(RECORDS TO PROCESS)

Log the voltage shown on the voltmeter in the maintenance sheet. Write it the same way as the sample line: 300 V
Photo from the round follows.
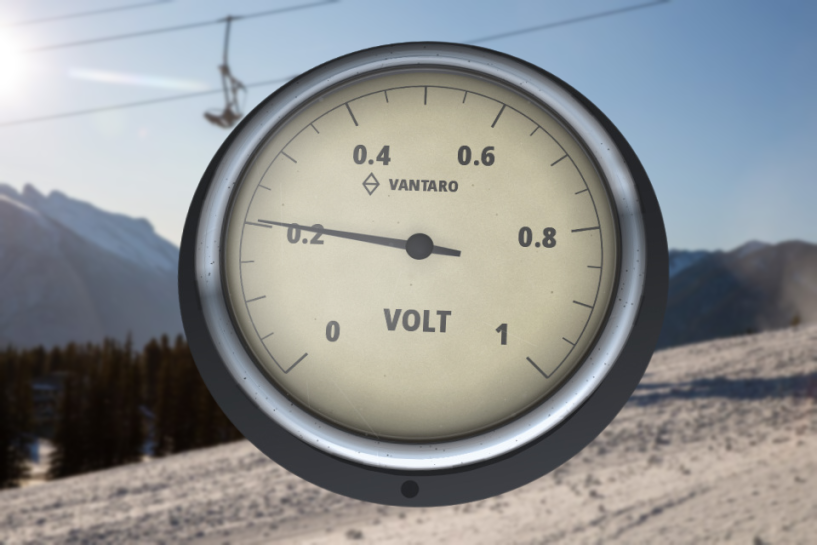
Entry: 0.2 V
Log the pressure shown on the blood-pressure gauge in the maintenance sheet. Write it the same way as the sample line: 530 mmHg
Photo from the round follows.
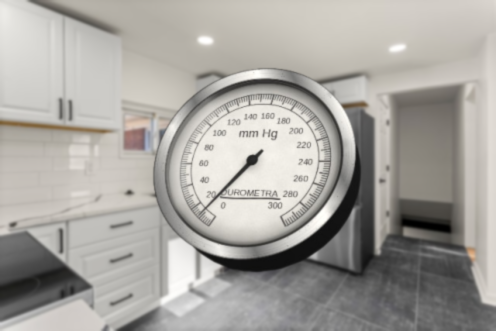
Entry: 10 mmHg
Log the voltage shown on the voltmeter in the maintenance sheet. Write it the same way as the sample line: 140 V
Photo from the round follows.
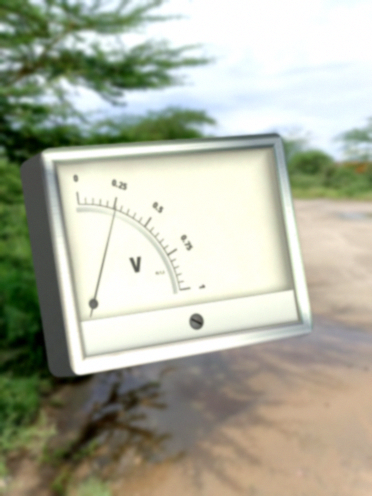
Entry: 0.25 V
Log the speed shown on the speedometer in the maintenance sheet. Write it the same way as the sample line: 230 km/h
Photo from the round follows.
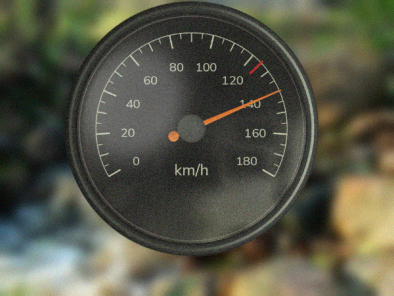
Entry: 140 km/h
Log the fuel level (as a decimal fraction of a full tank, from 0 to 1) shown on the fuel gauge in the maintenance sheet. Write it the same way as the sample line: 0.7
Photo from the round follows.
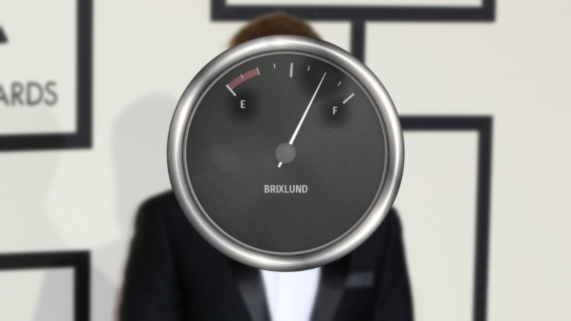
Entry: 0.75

(End RECORDS TO PROCESS)
(RECORDS TO PROCESS)

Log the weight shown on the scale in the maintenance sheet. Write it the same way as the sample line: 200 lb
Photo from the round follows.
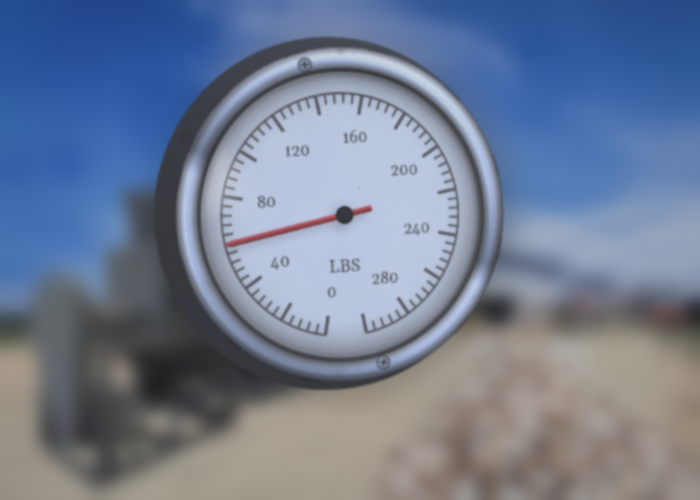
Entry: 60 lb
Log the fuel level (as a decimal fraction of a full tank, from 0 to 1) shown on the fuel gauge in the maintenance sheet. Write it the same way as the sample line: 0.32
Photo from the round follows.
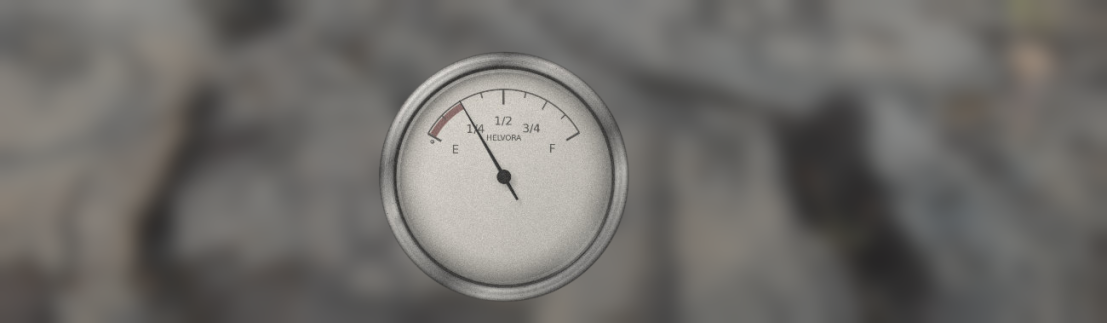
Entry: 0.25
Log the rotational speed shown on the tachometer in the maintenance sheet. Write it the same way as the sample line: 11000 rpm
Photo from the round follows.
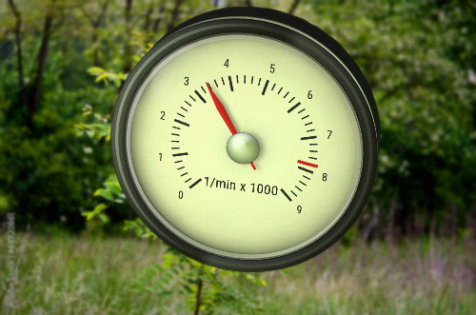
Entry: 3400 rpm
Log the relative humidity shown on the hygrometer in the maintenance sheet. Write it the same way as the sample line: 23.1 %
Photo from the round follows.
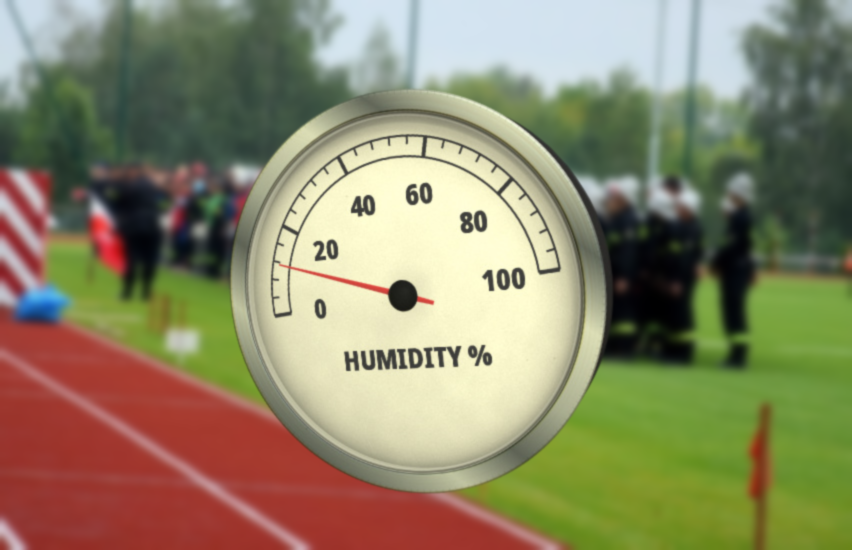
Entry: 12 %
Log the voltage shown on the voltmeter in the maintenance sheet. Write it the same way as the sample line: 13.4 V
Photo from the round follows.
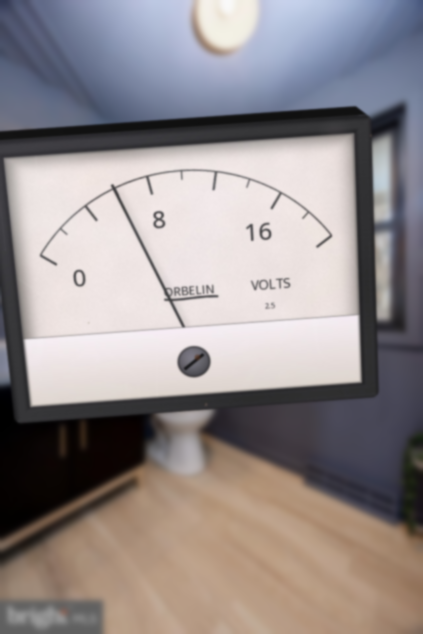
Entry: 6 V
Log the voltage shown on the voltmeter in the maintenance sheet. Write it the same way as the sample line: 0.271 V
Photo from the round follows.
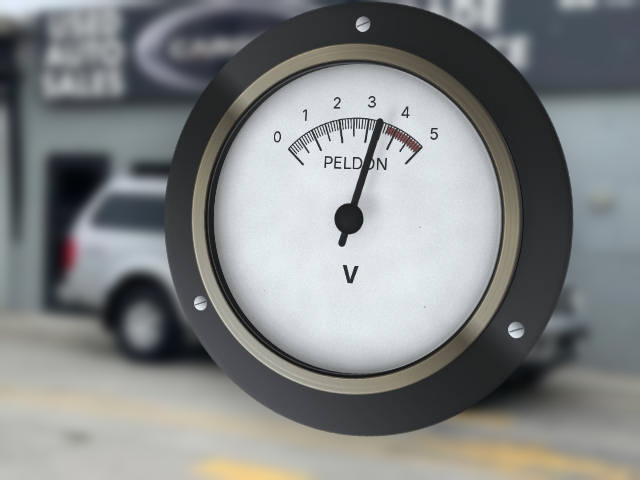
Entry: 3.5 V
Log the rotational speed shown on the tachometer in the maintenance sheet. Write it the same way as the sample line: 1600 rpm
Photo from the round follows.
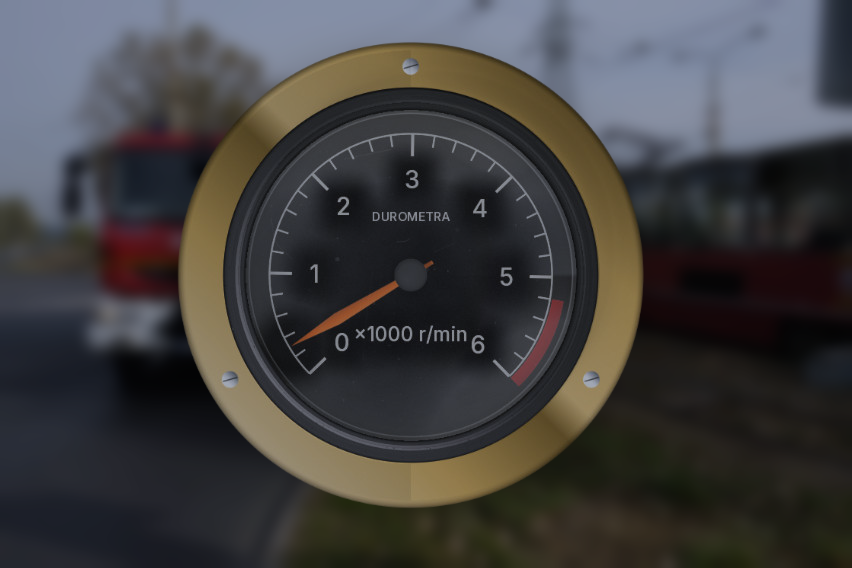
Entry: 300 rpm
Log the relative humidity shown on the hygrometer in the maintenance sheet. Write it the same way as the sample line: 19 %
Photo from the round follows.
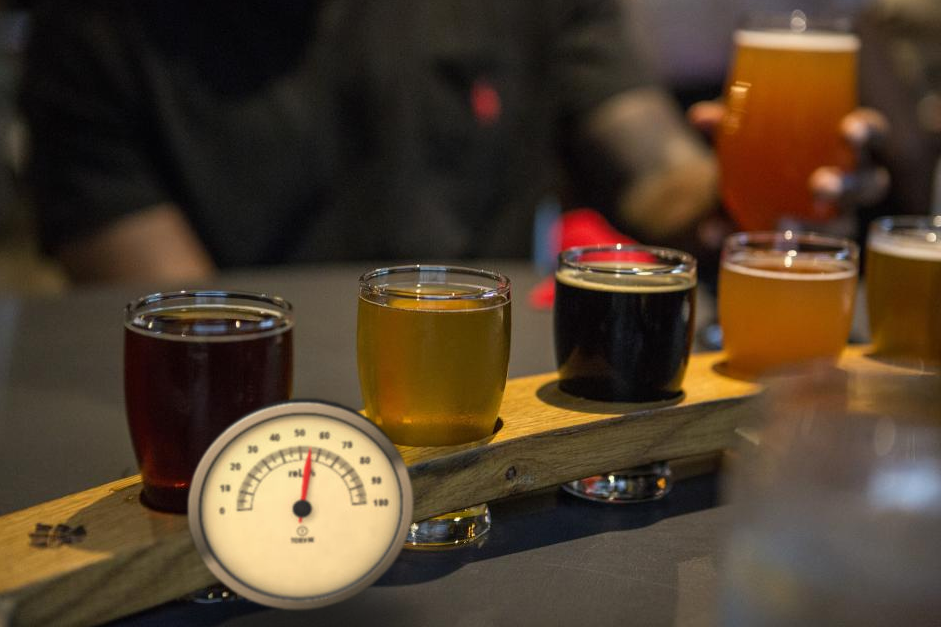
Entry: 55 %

(End RECORDS TO PROCESS)

- TASK REQUIREMENTS:
Rewrite the records from the line containing "line: 0.271 V" through the line containing "Entry: 55 %", inclusive, replacing "maintenance sheet" with "service log" and leaving everything else unchanged. Omit the pictures from your answer.

- ANSWER BOX:
Log the voltage shown on the voltmeter in the service log. Write it the same way as the sample line: 0.271 V
Photo from the round follows.
Entry: 3.5 V
Log the rotational speed shown on the tachometer in the service log. Write it the same way as the sample line: 1600 rpm
Photo from the round follows.
Entry: 300 rpm
Log the relative humidity shown on the hygrometer in the service log. Write it the same way as the sample line: 19 %
Photo from the round follows.
Entry: 55 %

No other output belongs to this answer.